Advanced filtering options and clinical summaries for publicly available PDAC datasets. (A) Available data can be filtered according to various patient-related factors and tumour characteristics, including the stratification and analysis of cohorts according to KRAS and TP53 mutational status and established transcriptomic, immune (TCGA, ICGC), genomic (ICGC) or histologically-derived AI (PacPaint) subtypes. (B) Dynamic bar charts allow multiple covariates to be viewed in relation to each other: e.g. survival trends in PDAC (TCGA) and neuroendocrine (ICGC PAEN-AU). (C) Filtered attributes can also be visualized as summary thumbnail figures for each study cohort; distribution of tumour grade in 185 TCGA PDAC samples is shown as an example. Data underpinning visual outputs can also be downloaded as .csv or .xls files, for offline analysis.

Fig. 3

Transcriptomic stratification in PDAC reveals subtype-specific somatic variants. Oncoplots* of the top 25 most frequently mutated genes for consensus (A)n = 27 classical-type and (B)n = 16 basal-type PDAC cases (TCGA). (C) Overlap^ between the somatically mutated genes associated with best/worst prognosis subtypes across TCGA and ICGC PACA-AU cohorts combined. Genes highlighted in bold contain Tier 1 predicted oncogenic driver variants that have associated pharmacological inhibitors or chemotherapies (see Supplementary Table S1). *Mutated genes are ranked in order of the total number of mutations in each given gene (where genes may have >1 mutation present; black ‘multi-hit’), while the percentage to the right of each bar reflects the proportion of samples altered in the cohort. ^Created in Venny 2.1.

Fig. 4

Differentially expressed genes between classical/progenitor and basal-like/QM/squamous TCGA PDAC tumours. Box plots showing the trends of (A) TP53 and (B) MUC16 mRNA expression levels across all patients in each filtered TCGA PDAC group; best prognosis (n = 27; classical/progenitor; left) and worst prognosis (n = 16; basal/squamous/QM; right).

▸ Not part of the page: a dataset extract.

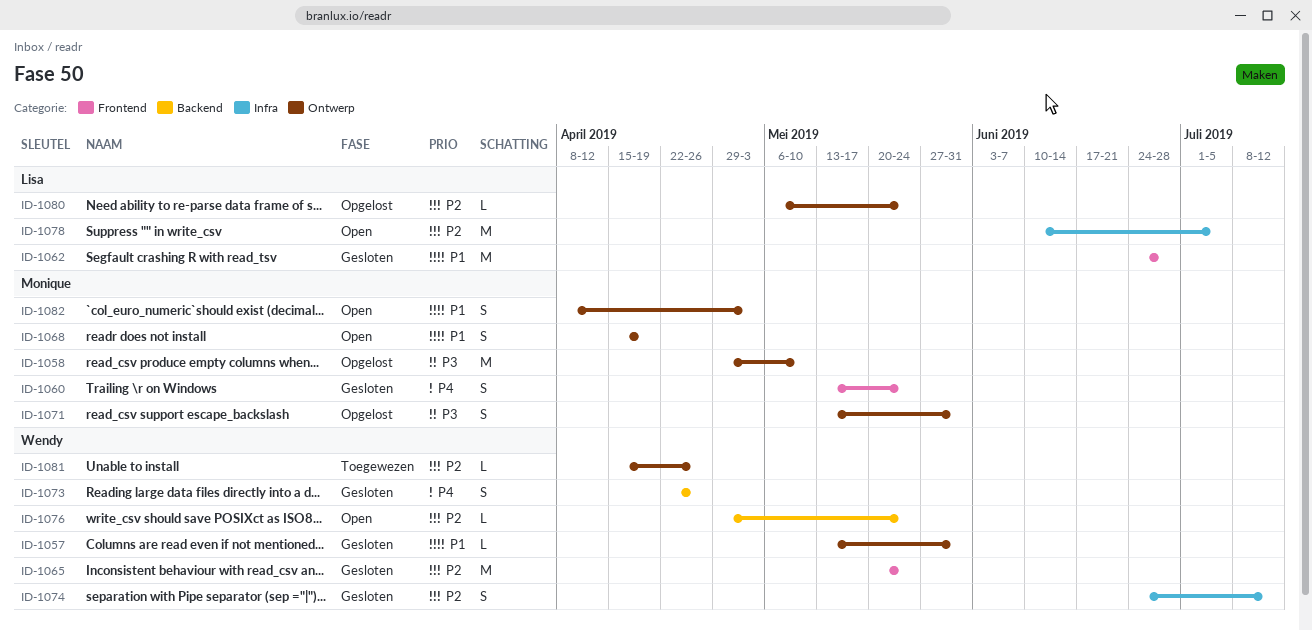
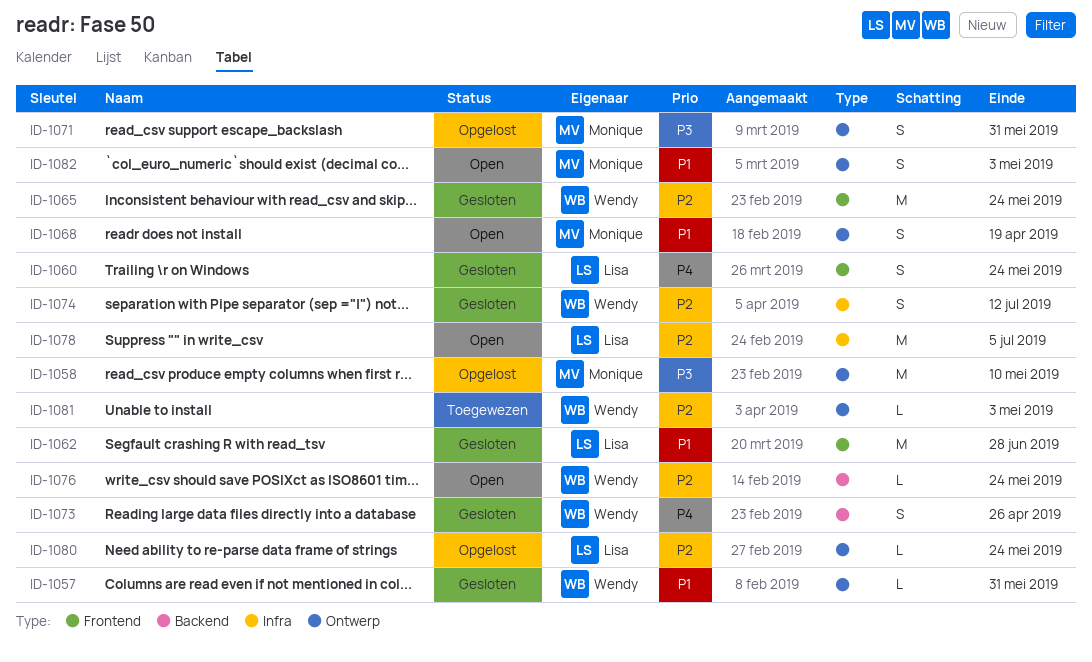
ID-1060, owner: Monique -> Lisa
ID-1081, due: Apr 26 -> May 3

C. Kaplan-Meier curve showing elevated MUC16 expression significantly associated with lower patient survival over 3 years, from n = 402 PACA-AU PDAC patients with expression and outcome data (logrank p = 0.011; hazard ratio (HR)=2.23). D. No association between MUC16 mRNA expression levels and outcome were observed in n = 65 neuroendocrine carcinomas (PAEN-AU).

Fig. 5

Frequently altered genes and biological pathways amongst n=756 KRAS wild-type PDAC tumours from GENIE. (A) Oncoplot showing the top 10 most frequently mutated genes in KRAS wild-type PDAC tumours (confirmed somatic missense mutations filtered out; insertions or duplications may still be present). (B) Alluvial plot showing gene targets harbouring any variants with therapeutic biomarker potential in ≥5 % of patients, as identified by the Cancer Genome Interpreter and based on data from OncoKB, CIVic (Clinical Interpretation of Variants in Cancer) and the Cancer Biomarkers database. (C) Altered biological pathways amongst KRAS wild-type PDAC tumours include MAPK and p53 signalling, as derived from the KEGG pathway database. The proportion of genes mutated in each pathway (left) and the proportion of all KRAS wild-type patients affected (x-axis) are given.